Custodiar nuestro legado no ha sido sencillo, ni exento de violencia. Durante la Conquista y la Colonia, los templos fueron devastados, víctimas de la ignorancia y del miedo. Se sospechaba que cualquier vestigio podía ser el germen de una rebelión. Se destruían pirámides y piezas de arte o religión con la misma saña con que se ejecutaba a los vencidos: para impedir todo renacimiento, para borrar de la memoria colectiva el poder de lo que fue.

Con el advenimiento de la independencia nacional se abrió paso la voluntad de preservar el patrimonio cultural. En 1825, Lucas Alamán fundó el Museo Nacional, imbuido de un espíritu ilustrado, pero arraigado en los ahuehuetes de Chapultepec, donde antaño paseaban los tlatoanis. Aquel museo, establecido en la antigua Casa de la Moneda, fue un espejo donde la joven Nación intentó reconocerse. Su acervo no era una mera colección de objetos; era una declaración política: México posee una historia milenaria y estaba dispuesto a protegerla para erigir su futuro.

Al tiempo, el nacionalismo revolucionario rescató y consagró el pasado indígena, elevándolo al centro del relato nacional. Ya no se trataba de exhibir ídolos, sino de exaltarlos como símbolos de una estirpe gloriosa y fundacional. La piedra tallada dejó de ser una reliquia arqueológica para transfigurarse en institución cívica. Así se moldeó al nuevo ciudadano, orgulloso de sus raíces prehispánicas.

El proyecto alcanzó su cenit en 1964, con la inauguración del Museo Nacional de Antropología por el presidente Adolfo López Mateos. Obra cumbre del arquitecto Pedro Ramírez Vázquez, se erigió como emblema del México moderno, un monumento a la identidad. Su arquitectura se rindió por completo al contenido: el gran “paraguas” del patio central no impone su presencia, sino que protege con gracia majestuosa. La disposición de las salas, el estanque frente a la sala Mexica: todo fue concebido como una geografía simbólica, un recorrido por el tiempo y el espíritu.
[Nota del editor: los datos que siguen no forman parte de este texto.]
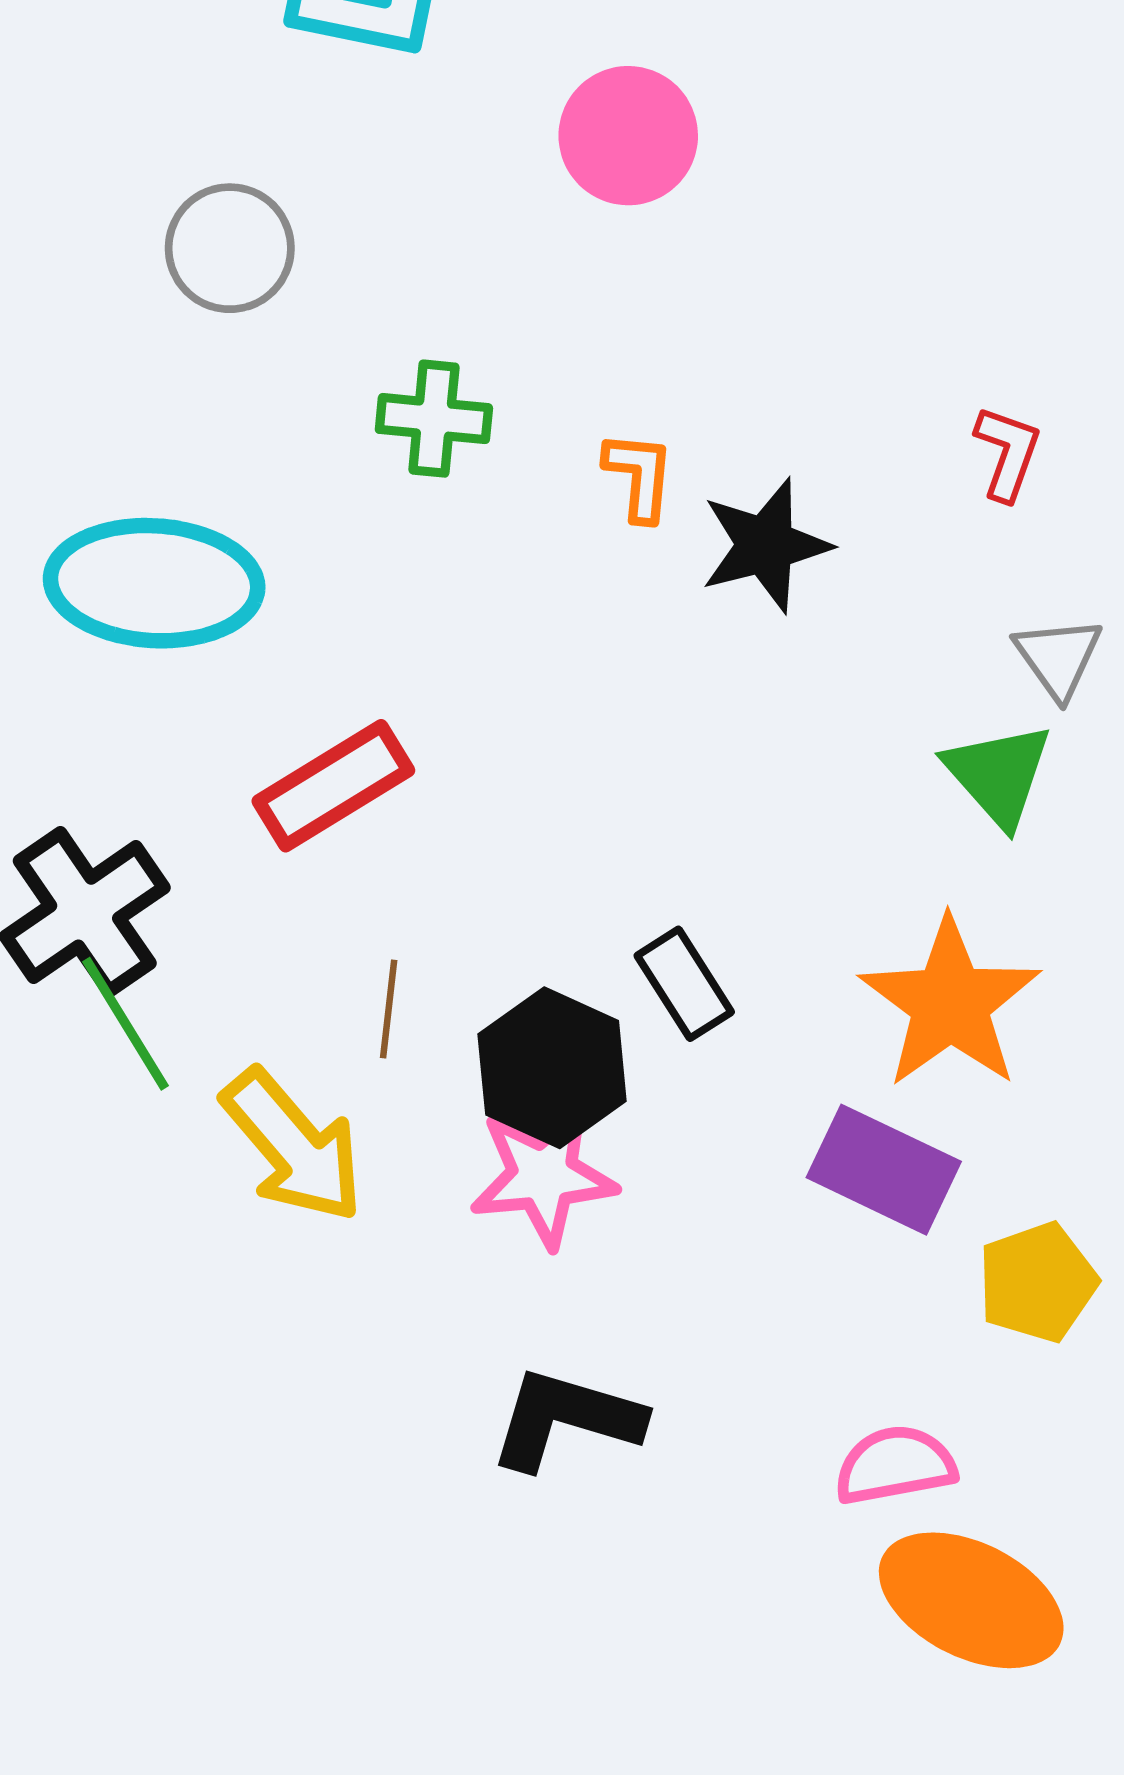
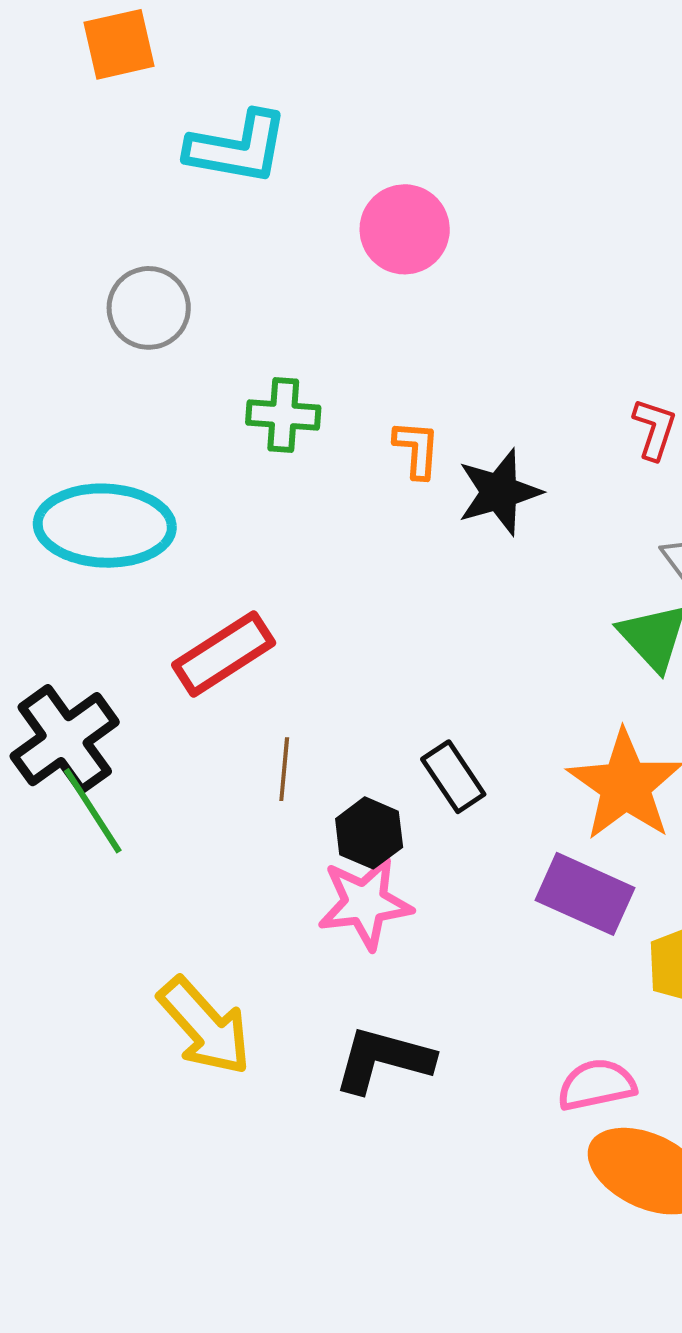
brown line: (389, 1009) -> (284, 769), moved
black hexagon: (552, 1068) -> (369, 833), size x0.7
yellow arrow: (293, 1146) -> (205, 1026), moved

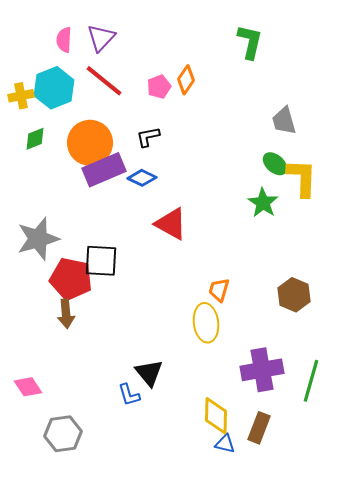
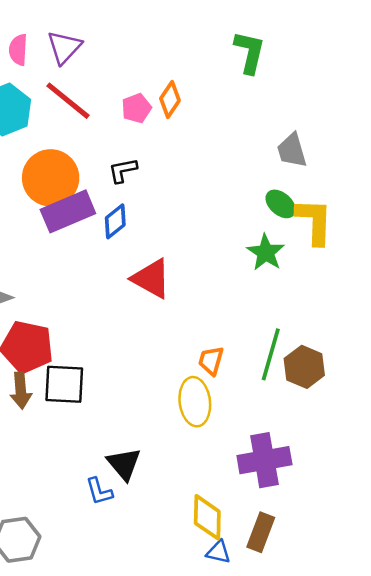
blue diamond: (142, 178) -> (115, 221), turned -64
black square: (101, 261) -> (64, 384), moved
green line: (311, 381) -> (271, 354), moved

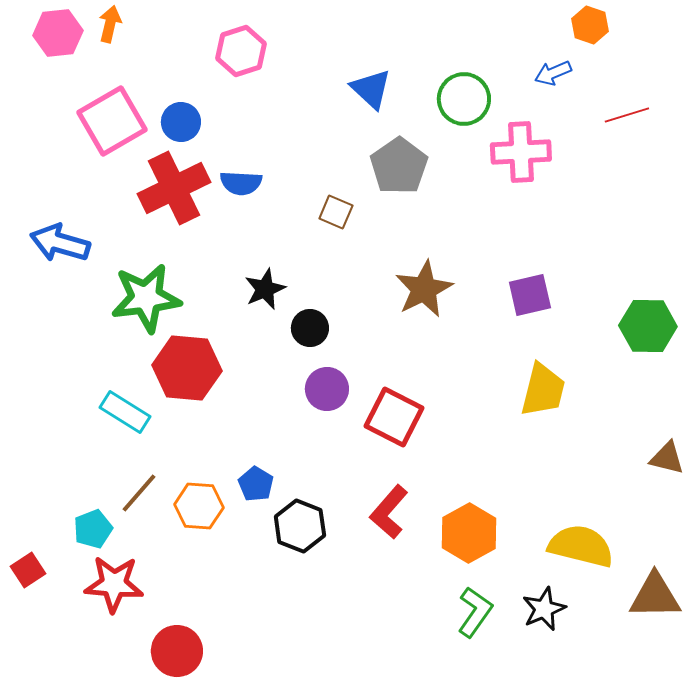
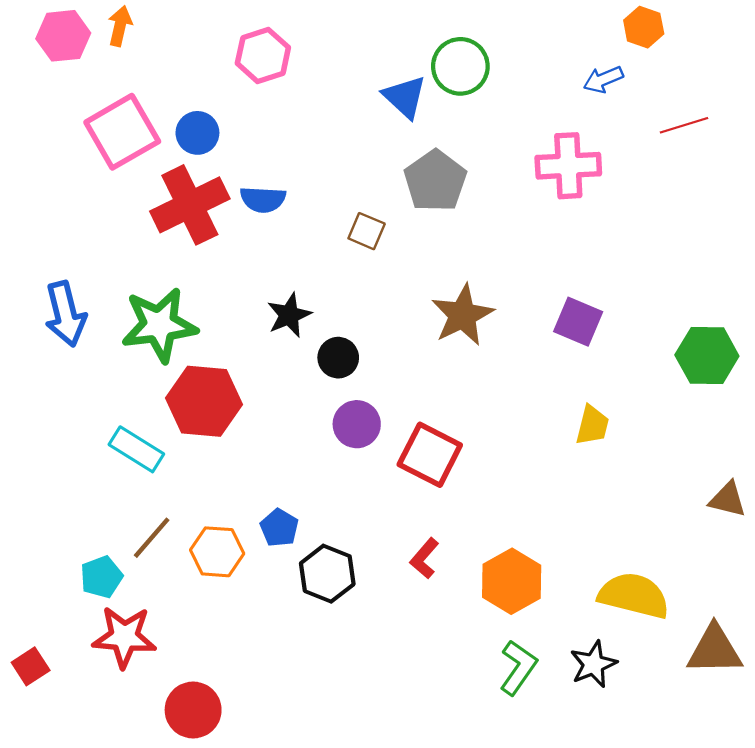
green circle: (464, 99) -> (460, 66), moved
blue arrow: (60, 243) -> (65, 314), moved, turned -120
purple square: (530, 295) -> (578, 322), turned 36
yellow trapezoid: (543, 390) -> (592, 425), size x0.7
red L-shape: (389, 512) -> (424, 558), size x0.7
red square: (28, 570) -> (31, 666), moved

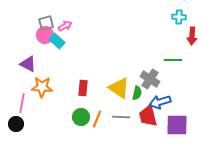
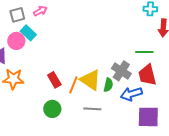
pink arrow: (65, 26) -> (40, 11), moved
pink circle: (45, 35) -> (16, 41), moved
red rectangle: (83, 88) -> (54, 80), turned -35
red trapezoid: (148, 116) -> (147, 75), moved
orange line: (97, 119) -> (73, 85), moved

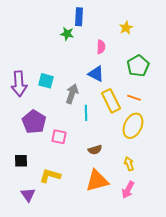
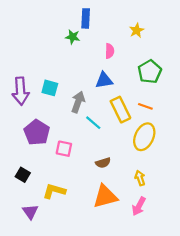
blue triangle: (96, 74) -> (104, 80), turned -36
cyan line: (86, 113) -> (93, 123), turned -49
black square: (21, 161) -> (23, 175), turned 32

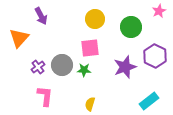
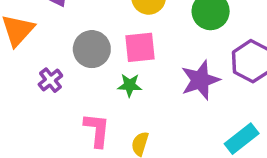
gray circle: (62, 65) -> (92, 49), moved
pink L-shape: (45, 96) -> (97, 130), moved

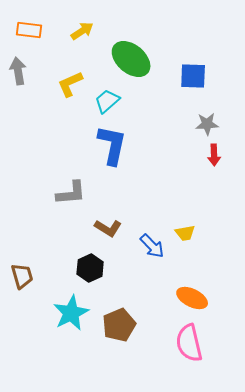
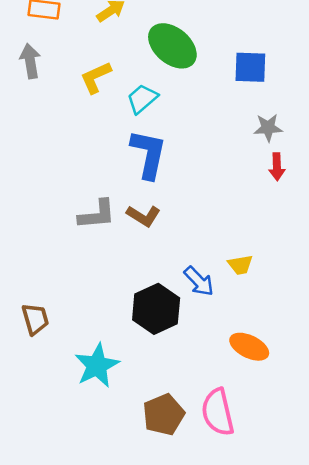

Tláloc, traído desde Coatlinchán, dejó de ser deidad para volverse emblema nacional.

Hoy, ese recinto —que ha dialogado con generaciones en lenguas muertas y formas eternas, revelando los secretos del pasado— es reconocido con uno de los galardones culturales más prestigiosos a nivel internacional. Y, sin embargo, estaba cerrado por un descuido administrativo, una falla que parece pequeña, pero resuena profundamente. El abandono, en ocasiones, comienza con los descuidos más insignificantes.

El nacionalismo revolucionario respondió colocando el pasado prehispánico en un recinto monumental imponente, un faro de identidad. Ahora, le corresponde al Humanismo Mexicano —la nueva etapa ideológica del país-- declarar su vocación, porque en el cuidado de nuestros museos no solo se custodian objetos, sino el alma misma de la Nación.